When making my first networked game in Unity, I found a way to keep two copies of the same project open at once. Unity will usually only open the same project one time. In a networked application, this means that you either have to build the client or server application, then run as the other side within Unity. Not only is this a hassle, but you can only debug one side of the program at a time.

Being able to have the same project open with two Unity windows allowed me to develop much faster.

The key to having the project open twice is to have two project directories that point to the same source files. A Unity project has three sub-directories: Assets, Library and ProjectSettings. Everything the developer creates goes in Assets and Unity controls the other two directories. So, to have two Unity windows into the same project, you have to create two project directories that share the same Assets directory.

I did this in Windows 10 with Unity 5.3. I’d expect this to work for Windows 7+ and Unity 5.x.

  1. Create your project in Unity. Get everything setup the way you want it. Exit Unity.
  2. Copy the whole project directory: Use the GUI -OR- xcopy /e/h Game GameCopy
  3. Delete the Assets sub-dir In the new project directory: Use the GUI -OR- del /s GameCopy/Assets
  4. Link the original Asset directory to the new directory: (in an elevated command prompt) mklink /j GameCopy/Assets Game/Assets

Now you can bring up one Unit window on the Game project and another on the GameCopy project.

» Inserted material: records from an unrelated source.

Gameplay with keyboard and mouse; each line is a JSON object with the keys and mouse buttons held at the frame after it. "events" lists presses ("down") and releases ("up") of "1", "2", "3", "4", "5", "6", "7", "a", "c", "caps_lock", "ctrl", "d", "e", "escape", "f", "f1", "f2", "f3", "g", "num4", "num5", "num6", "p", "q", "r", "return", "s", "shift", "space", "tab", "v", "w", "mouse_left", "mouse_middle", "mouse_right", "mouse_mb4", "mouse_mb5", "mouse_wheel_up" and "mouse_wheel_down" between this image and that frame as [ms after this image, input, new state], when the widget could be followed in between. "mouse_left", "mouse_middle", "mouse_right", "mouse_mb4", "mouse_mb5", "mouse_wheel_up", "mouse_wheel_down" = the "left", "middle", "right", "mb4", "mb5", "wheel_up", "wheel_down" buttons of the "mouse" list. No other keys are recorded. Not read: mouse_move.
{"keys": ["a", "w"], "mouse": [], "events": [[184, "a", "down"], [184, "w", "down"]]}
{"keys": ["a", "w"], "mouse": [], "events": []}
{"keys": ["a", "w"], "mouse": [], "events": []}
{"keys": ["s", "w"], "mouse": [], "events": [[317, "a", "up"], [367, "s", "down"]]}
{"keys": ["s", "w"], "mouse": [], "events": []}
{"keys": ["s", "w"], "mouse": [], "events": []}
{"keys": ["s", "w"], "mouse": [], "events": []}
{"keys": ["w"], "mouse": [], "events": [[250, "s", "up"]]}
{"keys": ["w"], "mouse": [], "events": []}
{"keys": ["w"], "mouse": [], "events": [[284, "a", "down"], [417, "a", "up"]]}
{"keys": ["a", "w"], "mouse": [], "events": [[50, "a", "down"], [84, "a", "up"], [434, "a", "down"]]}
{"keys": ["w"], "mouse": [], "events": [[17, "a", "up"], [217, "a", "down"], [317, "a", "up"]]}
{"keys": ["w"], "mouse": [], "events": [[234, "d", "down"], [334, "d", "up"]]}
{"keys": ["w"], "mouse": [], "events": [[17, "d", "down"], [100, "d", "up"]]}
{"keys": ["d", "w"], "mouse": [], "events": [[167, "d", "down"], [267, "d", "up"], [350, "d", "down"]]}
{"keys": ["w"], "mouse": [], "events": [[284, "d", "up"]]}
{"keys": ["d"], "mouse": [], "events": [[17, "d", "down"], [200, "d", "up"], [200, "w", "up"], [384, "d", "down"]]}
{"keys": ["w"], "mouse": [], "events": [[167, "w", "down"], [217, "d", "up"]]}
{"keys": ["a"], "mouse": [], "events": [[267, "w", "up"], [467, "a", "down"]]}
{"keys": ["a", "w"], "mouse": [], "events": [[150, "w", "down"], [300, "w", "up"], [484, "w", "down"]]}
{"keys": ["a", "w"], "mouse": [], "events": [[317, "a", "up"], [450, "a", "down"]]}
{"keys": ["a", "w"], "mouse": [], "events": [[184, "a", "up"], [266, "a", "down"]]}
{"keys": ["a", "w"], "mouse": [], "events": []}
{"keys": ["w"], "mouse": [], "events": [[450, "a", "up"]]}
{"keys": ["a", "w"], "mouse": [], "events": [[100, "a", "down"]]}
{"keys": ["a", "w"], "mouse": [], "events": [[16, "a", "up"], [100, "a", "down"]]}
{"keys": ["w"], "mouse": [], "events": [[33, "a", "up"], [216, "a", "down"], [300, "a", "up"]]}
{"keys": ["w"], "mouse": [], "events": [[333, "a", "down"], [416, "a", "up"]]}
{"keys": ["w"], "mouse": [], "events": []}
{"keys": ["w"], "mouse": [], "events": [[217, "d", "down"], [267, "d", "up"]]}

Any asset changes (code, scenes, graphics, audio, prefab, etc) that you make in one Unity window will show up in the other Unity. The only thing that isn’t shared are project settings.

Remember that you don’t actually have two copies of your assets. Any changes/additions/deletions in one directory are done to both!

In Linux/Mac, I’d try a soft link first and see if that works. If that fails, make a hard link.